Monthly Archives: February 2009

Henry Weinhards Root Beer

henryweinhards 2Talk about some serious and long-lasting head. The foam tastes really good as well. I remember having a root beer a while back that had great head, but it tasted sort of foul – not this brew!

I have been waiting to taste this brew for quite some time. I got this at Leo’s Diner in Cambridge, MA. Cool little spot with a few unique sodas that you normally can’t get to easily on the East Coast.

The interesting ingredients in this root beer are vanilla extract, honey essence and acacia sassafras extract. I’d say all of these three flavorings are noticeable in the taste. The sassafras gives it the slightly bitter after-taste and it competes with the smoothness of the vanilla and honey. In fact, this after-taste can be a little too much at times.

I would love to know a little more about the honey though – just what is honey essence?? And what about the acacia?? I read up on acacia a little bit, but I won’t try to explain it right now. If you are interested in knowing more about acacia then check out this Absolute Astronomy Acacia Link.

To top it all off I really love the packaging of this root beer – very cool indeed. Overall though, this is a really smooth, creamy brew with a nice overall flavor. Not quite enough be an “A” brew, but still very solid.


The Professor’s Grade:   B +

Lost Trail Root Beer

LostTrailLost Trail gets the dubious distinction of being the first root beer reviewed since the long haitus.  This is actually one root beer that I have never tried before. Got this at a really cool diner in Cambridge, MA that has a few different root beers that are not local. Can’t remember the name of the diner for this post, but it will come to me at some point.

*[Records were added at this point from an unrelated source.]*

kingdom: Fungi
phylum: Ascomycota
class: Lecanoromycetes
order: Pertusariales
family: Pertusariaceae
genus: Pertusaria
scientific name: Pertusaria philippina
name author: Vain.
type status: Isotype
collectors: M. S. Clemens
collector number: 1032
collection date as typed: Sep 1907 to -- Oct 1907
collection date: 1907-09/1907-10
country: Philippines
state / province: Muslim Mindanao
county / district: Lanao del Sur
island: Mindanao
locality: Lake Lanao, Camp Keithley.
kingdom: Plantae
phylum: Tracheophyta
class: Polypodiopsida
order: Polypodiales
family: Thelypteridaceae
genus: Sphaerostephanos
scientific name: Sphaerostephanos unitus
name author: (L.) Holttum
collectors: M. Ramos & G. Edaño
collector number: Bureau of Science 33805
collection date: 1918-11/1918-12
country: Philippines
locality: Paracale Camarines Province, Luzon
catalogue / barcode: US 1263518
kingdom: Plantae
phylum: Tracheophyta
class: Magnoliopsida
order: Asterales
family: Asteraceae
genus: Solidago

I am really thirst right now and I practically have this 12 oz. brew drunk in about 2 gulps – so I will try my best. The head was real small and the carbonation was real light. I’m not sure if it is supposed to be this way or if the bottle was old. I actually prefer a lighter carbonation anyway. A very, very creamy root beer indeed.

Overall, this is a real enjoyable brew. Not really anything spectacular, but definitely something that I would drink again. There is one distinct flavor that comes through – I think it might be licorice or anise. Other than this flavor it is certainly not a complex root beer.

It is made with pure cane sugar which is always a plus and it only has 37 g of sugar for the whole bottle.

I do love the label and the root beer story from the journal of Joe Marshall back in 1848.   I’ll give it a few extra points for that.